One American flier saw the whole thing, although not as he would have wished. Lieutenant (j.g.) W. E. Delaney, a pilot from the USS Belleau Wood, had flown his Avenger bomber so low while dropping his bombs on the Yamato that he had been caught in his own bomb blast and forced into the sea. Both his crewmen had parachuted but would drown once in the ocean waters.
Lieutenant Delaney managed to get into his rubber survival raft, where he observed the death throes of the super battleship. Spotted by the scout pilots Lieutenants Young and Simms, he was rescued by Lieutenant Young in his unwieldy flying boat while Lieutenant Simms acted as a decoy to distract the Japanese from the rescue. Later, these two scout pilots would rescue several survivors of the Yamato.
Meanwhile, destroyer after destroyer was blasted below the sea, and next came the Yahagi’s turn. After the destroyer Hamakaze went down from a bomb hit, the naval aviators went after the Yahagi with at least a dozen bomb and seven torpedo hits. Captain Hara later recalled, “A lookout shouted, ‘Two planes on port bow!’ I looked up to see not two, but 20, 40, and more planes spilling out of the thick clouds. It was 1232 hours when I ordered, ‘Open fire.’”

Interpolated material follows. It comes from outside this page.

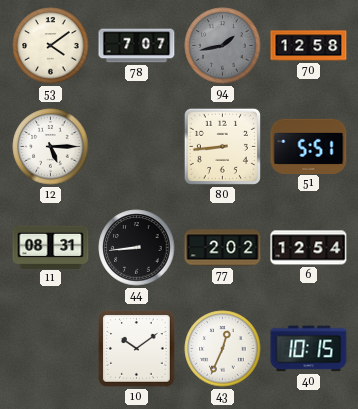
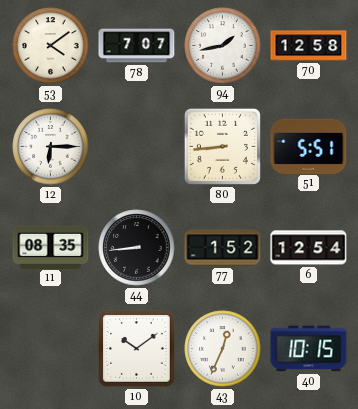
94 dial: grey -> white
12: 5:15 -> 6:15
11: 08:31 -> 08:35
77: 2:02 -> 1:52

Captain Hara was soon swimming with the rest of the survivors of his crew, watching the battle from a ringside seat. He watched as the first bombs struck the Yamato at 12:40 PM and the first torpedo a few minutes later. Ten more torpedoes followed, destroying the battleship’s trim. The Americans had learned from the fate of the Musashi to concentrate their attacks on one side of the great ship. Between 11 and 13 torpedoes hit the port side. Abandon ship was ordered.

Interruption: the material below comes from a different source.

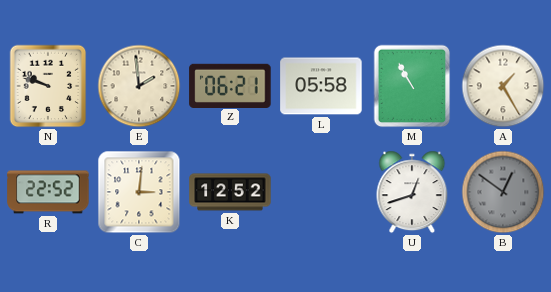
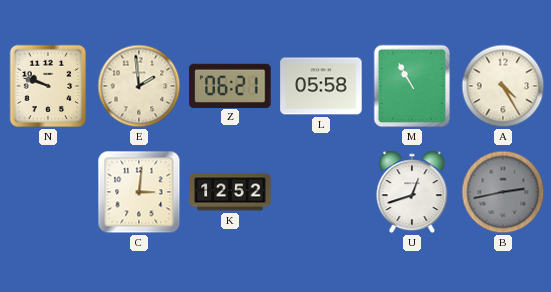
A: 1:25 -> 4:25
R: 22:52 -> none
B: 12:51 -> 2:43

Rear Adm. Ariga tied himself to the ship’s bridge binnacle to make sure he went down with the Yamato, and Rear Adm. Ito locked himself in his cabin. The ship rolled over to port and her aft magazines exploded, sending a plume of smoke visible in Kyushu, over 100 miles away. Only 269 officers and men survived the sinking of the world’s largest kamikaze. The Japanese lost 3,665, including 2,498 aboard the Yamato. The Americans lost 10 planes and 12 lives. The largest kamikaze was no more.